* **Goal of the exercise**:
Return, from the lines below, each one that includes the word "sito".

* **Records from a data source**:
+-------+

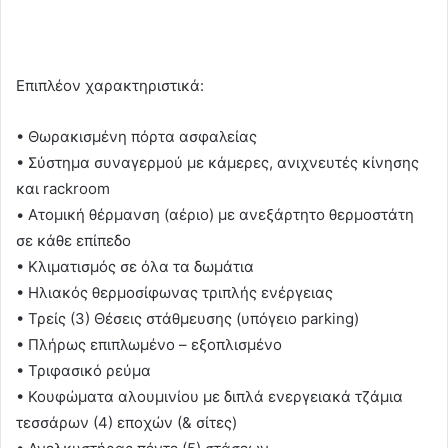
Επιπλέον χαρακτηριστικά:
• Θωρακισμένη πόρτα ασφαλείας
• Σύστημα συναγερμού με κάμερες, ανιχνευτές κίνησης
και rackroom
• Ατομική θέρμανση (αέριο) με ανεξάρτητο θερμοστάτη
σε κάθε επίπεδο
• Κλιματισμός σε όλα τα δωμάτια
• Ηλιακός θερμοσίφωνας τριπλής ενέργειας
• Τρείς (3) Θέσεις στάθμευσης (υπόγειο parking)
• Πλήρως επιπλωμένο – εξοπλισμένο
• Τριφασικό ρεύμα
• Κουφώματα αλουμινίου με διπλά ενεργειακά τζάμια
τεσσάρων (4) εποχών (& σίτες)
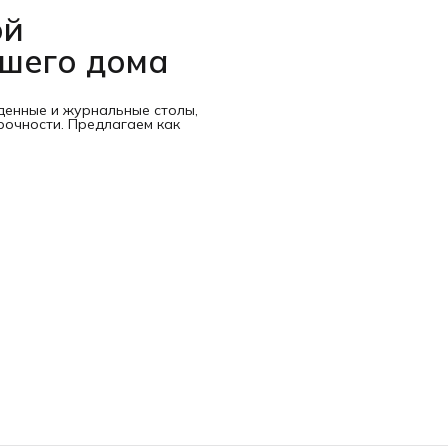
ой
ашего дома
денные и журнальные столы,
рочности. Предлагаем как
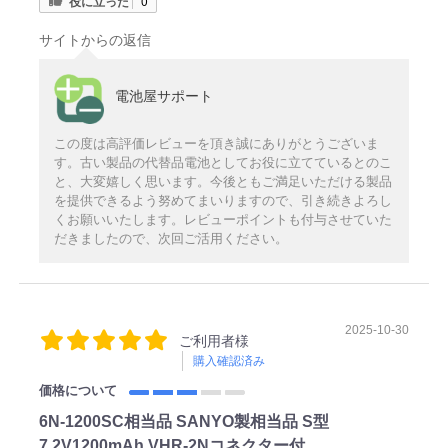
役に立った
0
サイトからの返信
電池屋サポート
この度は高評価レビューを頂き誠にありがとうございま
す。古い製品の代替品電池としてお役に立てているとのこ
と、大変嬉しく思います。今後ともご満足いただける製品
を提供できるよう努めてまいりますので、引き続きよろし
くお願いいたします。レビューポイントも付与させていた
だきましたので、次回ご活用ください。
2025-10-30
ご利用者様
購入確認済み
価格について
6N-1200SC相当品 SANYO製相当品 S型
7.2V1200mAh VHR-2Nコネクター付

+-------+

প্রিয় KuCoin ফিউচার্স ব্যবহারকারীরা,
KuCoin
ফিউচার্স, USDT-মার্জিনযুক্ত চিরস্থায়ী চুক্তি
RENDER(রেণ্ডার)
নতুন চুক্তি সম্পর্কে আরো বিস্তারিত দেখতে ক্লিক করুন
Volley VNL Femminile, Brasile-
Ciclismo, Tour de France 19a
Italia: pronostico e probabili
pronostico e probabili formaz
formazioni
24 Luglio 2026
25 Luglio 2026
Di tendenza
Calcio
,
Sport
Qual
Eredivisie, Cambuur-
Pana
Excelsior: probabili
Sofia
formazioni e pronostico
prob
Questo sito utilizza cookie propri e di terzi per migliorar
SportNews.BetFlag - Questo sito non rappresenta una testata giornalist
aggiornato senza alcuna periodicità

+-------+

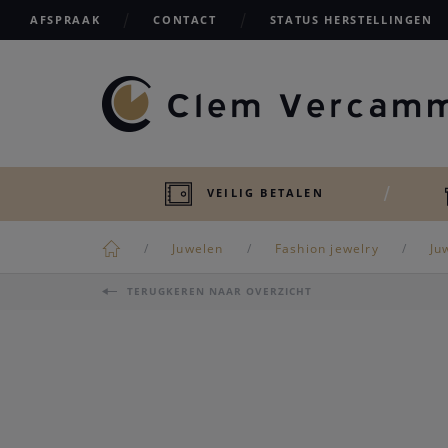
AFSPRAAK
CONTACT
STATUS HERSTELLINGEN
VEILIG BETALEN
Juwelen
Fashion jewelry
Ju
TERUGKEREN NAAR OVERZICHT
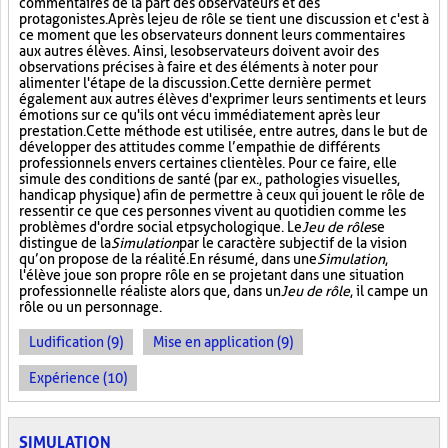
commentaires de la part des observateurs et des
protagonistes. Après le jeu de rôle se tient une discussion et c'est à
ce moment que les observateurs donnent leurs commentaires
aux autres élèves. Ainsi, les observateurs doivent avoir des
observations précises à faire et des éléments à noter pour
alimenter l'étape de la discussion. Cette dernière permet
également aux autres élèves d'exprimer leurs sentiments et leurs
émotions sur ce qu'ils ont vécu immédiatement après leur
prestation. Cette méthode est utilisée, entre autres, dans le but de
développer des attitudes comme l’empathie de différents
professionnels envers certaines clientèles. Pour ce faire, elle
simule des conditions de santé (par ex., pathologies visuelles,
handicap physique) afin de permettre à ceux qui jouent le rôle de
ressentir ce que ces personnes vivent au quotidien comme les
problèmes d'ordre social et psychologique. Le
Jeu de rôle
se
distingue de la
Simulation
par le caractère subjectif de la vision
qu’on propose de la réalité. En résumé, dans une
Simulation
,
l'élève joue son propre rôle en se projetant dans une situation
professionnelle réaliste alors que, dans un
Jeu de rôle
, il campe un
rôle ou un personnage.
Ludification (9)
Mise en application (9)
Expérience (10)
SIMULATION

+-------+

* **Output of the exercise**:
Questo sito utilizza cookie propri e di terzi per migliorar
SportNews.BetFlag - Questo sito non rappresenta una testata giornalist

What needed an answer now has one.